Comment 1 W. Trevor King 2021-03-20 22:27:32 UTC
Also, if Test Infrastructure is the wrong component for origin, let me know (and probably get a 'component' entry into [1]).

[1]: https://github.com/openshift/origin/blob/1bbd924fd280f360873d466fee68ce5c77c0f5ee/OWNERS

Comment 2 Steve Kuznetsov 2021-05-17 19:21:53 UTC
@wking shouldn't the auth team own this?

Comment 3 W. Trevor King 2021-05-17 19:46:45 UTC
It's not the auth folks' fault.  Their operator behavior is appropriate.  It's Clayton/David/me in [1] that are complaining about that valid operator behavior, because the new origin test code is too generic and doesn't realize that the 'test RequestHeaders IdP' is actually bumping an auth config object.  But there's no Bugzilla component for "Clayton/David/me in origin", or even "origin's test suite".  So I just picked the component that had "Test" in the name :/.  Would growing a real Bugzilla component for origin be hard?

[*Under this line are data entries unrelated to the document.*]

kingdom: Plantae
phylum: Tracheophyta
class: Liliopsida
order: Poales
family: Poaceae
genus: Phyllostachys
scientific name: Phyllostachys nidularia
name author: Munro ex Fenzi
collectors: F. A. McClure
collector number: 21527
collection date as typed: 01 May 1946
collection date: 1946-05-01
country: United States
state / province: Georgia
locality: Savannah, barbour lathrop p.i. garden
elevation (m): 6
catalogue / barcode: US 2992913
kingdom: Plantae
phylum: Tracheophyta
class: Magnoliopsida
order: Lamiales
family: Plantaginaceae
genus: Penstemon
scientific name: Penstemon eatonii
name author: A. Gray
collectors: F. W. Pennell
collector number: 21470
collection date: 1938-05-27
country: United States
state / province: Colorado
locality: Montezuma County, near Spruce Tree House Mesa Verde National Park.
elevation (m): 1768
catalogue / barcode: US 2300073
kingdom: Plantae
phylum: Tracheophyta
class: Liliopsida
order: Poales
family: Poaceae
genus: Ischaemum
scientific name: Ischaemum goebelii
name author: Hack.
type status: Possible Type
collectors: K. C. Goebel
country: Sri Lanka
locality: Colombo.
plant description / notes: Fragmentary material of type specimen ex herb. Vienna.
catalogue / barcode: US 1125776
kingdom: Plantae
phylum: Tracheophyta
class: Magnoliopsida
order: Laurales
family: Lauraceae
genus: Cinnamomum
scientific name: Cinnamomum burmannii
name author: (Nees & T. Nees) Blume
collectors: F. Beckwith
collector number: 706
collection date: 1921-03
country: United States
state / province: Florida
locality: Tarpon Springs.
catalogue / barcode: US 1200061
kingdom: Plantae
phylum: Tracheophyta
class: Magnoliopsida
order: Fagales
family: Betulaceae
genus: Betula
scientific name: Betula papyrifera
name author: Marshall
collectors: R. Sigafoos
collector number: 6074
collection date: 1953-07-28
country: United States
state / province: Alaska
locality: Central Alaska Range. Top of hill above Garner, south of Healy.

[1]: https://github.com/openshift/origin/blob/4fb407c2e22faa27276287f411829fb84a22545a/pkg/synthetictests/operators.go#L34

Comment 4 W. Trevor King 2021-08-03 01:28:40 UTC
We have a Test Framework component now, so moving this one over there.

Comment 5 W. Trevor King 2021-08-03 19:11:43 UTC
[1] is dropping all:

  clusteroperator/... should not change condition/Progressing

until we have time to focus on them.

[1]: https://github.com/openshift/origin/pull/26374

Comment 8 Brenton Leanhardt 2021-09-27 13:19:10 UTC
Hi Trevor, can this bug be closed?

Comment 9 W. Trevor King 2021-10-06 20:51:51 UTC
Yup, we don't watch for Progressing changes at all since origin#26374.